Ich saß im Foyer eines kleinen, schäbigen Hotels.
Der Sessel war schon so abgewetzt, daß man das ursprüngliche Muster des Bezugs nur noch erahnen konnte. Hatte er je eine andere Farbe als grau gehabt?
Überhaupt erschien mir alles grau zu sein, selbst der Mann an der Rezeption hatte ein graues Gesicht und schien mit seiner Umgebung zu verschmelzen.
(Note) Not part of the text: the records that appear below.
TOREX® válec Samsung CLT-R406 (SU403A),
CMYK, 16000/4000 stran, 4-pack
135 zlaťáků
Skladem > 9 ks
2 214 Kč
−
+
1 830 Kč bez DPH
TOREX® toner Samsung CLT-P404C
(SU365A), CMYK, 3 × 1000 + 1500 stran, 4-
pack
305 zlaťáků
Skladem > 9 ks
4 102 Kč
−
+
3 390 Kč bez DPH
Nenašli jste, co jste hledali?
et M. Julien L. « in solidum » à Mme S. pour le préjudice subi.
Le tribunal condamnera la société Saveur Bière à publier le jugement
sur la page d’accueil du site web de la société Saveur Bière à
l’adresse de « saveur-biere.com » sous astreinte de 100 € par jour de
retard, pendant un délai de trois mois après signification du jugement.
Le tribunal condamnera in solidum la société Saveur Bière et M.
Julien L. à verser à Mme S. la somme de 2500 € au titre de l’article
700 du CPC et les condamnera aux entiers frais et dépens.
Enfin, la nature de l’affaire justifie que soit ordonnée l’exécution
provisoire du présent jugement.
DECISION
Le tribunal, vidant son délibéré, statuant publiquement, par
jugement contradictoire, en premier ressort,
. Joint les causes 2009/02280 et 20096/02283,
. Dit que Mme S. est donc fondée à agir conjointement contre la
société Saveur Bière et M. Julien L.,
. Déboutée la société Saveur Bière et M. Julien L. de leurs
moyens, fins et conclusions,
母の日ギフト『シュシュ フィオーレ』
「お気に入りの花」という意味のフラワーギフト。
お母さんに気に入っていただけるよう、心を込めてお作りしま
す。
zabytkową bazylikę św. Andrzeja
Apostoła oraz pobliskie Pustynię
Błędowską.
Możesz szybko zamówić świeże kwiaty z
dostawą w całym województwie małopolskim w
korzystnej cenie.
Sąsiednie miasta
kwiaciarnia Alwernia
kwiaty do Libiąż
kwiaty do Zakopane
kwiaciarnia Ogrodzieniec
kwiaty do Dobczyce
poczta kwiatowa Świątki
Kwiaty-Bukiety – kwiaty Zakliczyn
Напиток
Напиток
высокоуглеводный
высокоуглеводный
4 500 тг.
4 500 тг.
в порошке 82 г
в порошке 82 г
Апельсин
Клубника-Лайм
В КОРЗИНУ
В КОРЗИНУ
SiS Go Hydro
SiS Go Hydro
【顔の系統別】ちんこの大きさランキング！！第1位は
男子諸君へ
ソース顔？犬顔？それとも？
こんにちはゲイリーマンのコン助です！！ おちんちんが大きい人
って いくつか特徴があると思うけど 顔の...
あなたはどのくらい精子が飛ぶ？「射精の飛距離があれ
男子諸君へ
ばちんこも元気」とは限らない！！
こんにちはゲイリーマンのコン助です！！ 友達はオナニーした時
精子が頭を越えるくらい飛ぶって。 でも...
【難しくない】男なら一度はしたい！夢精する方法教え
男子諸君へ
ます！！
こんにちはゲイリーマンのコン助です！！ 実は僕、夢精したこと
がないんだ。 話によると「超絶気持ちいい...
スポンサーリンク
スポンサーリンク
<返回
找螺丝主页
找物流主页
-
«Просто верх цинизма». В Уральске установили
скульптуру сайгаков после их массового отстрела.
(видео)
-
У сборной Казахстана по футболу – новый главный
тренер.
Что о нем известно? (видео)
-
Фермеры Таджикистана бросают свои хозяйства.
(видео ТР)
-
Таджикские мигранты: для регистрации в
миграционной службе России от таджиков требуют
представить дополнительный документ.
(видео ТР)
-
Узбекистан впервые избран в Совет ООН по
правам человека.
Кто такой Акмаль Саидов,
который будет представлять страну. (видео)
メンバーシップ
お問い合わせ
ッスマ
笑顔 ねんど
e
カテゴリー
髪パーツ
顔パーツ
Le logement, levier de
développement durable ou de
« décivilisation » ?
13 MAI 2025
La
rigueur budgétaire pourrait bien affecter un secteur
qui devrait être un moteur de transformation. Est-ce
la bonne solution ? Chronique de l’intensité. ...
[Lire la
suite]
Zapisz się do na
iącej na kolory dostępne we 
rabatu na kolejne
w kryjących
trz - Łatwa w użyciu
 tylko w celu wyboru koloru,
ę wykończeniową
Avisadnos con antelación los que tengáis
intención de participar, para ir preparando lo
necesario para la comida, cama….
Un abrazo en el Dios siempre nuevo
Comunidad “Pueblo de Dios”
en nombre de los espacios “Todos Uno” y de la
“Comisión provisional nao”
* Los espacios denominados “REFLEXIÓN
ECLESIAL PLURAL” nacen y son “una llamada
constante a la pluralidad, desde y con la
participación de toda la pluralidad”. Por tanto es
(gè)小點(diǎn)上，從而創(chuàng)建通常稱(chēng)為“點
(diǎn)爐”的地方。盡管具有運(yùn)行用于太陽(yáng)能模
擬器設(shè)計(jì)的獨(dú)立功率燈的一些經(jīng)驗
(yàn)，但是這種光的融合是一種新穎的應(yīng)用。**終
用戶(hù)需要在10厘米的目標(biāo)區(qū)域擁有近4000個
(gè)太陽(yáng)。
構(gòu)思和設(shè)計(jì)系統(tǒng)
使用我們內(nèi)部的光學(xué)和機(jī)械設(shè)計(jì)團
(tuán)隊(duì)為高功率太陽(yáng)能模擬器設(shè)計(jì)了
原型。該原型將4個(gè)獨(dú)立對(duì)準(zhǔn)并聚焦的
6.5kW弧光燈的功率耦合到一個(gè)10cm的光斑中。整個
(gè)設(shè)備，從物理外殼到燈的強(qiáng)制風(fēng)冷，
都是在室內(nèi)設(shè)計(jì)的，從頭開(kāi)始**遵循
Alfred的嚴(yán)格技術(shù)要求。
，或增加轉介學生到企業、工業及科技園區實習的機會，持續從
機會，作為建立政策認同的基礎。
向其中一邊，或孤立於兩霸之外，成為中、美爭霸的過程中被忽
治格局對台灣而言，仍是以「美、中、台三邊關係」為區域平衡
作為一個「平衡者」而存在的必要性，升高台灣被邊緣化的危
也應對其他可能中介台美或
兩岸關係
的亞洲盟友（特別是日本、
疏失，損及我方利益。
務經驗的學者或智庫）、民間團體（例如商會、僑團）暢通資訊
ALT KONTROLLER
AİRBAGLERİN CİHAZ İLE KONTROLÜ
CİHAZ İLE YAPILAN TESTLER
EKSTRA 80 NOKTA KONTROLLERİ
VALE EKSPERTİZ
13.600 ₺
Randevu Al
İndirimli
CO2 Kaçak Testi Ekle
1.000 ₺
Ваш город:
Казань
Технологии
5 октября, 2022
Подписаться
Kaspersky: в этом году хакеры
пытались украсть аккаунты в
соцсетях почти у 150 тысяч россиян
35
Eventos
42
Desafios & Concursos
Lustlos blätterte ich in einer Zeitung vom gestrigen Tag. Auf Unterhaltung brauchte ich nicht zu hoffen: außer mir war kein weiterer Gast in der Halle. Eigentlich saß ich hier unten sowieso nur, weil ich es oben in dem winzigen Zimmer mit Aussicht auf den Hinterhof nicht aushielt und darauf hoffte, jeden Moment würde die Nachricht kommen, mein Wagen wäre endlich fertig. Dieser war vor ein paar Tagen meilenweit entfernt auf der Landstraße stehengeblieben und mitten in der Nacht war ich dann dankbar, hier eine Unterkunft zu finden.
Die letzte Fliege des Sommers summte eintönig auf der trüben Fensterscheibe herum. Das monotone Geräusch machte mich müde, ich schloß die Augen und...
"Kann ich es mit aufs Zimmer nehmen??"
holte mich eine schrille Stimme wieder in die Realität zurück.
Ich blinzelte und sah zur Rezeption. Der graue Mann machte ein undefinierbares Gesicht zwischen Ablehnung und Verdruß.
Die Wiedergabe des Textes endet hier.